» **Task details**
Arrange everything from the line containing "collection date: 1923-01-08" down to the end of the data as a Markdown table with the columns Row and Data line. Number each row and leave out any blank lines.

» **Provided data**
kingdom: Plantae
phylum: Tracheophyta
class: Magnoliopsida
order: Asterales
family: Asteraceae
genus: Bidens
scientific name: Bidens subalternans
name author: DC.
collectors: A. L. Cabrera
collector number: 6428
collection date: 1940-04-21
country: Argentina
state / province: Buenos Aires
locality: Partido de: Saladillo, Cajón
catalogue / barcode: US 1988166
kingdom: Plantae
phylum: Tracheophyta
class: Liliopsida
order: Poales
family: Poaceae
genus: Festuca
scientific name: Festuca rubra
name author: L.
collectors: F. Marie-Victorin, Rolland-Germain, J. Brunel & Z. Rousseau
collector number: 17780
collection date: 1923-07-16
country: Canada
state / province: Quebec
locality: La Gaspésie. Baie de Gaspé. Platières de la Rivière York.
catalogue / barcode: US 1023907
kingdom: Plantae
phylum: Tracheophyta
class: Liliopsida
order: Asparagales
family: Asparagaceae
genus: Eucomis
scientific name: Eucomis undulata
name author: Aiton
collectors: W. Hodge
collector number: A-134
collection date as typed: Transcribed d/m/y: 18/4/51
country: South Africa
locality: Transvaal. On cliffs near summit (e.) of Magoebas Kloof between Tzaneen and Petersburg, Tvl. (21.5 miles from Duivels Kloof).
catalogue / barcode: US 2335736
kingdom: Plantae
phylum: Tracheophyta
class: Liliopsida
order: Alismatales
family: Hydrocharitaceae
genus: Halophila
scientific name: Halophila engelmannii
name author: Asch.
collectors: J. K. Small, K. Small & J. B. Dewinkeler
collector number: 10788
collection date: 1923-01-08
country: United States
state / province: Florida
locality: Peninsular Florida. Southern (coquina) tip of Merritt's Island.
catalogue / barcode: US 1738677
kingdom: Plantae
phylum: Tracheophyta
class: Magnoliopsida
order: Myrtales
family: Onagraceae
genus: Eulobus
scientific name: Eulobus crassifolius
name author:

» **Exercise output**
| Row | Data line |
|---|---|
| 1 | collection date: 1923-01-08 |
| 2 | country: United States |
| 3 | state / province: Florida |
| 4 | locality: Peninsular Florida. Southern (coquina) tip of Merritt's Island. |
| 5 | catalogue / barcode: US 1738677 |
| 6 | kingdom: Plantae |
| 7 | phylum: Tracheophyta |
| 8 | class: Magnoliopsida |
| 9 | order: Myrtales |
| 10 | family: Onagraceae |
| 11 | genus: Eulobus |
| 12 | scientific name: Eulobus crassifolius |
| 13 | name author: |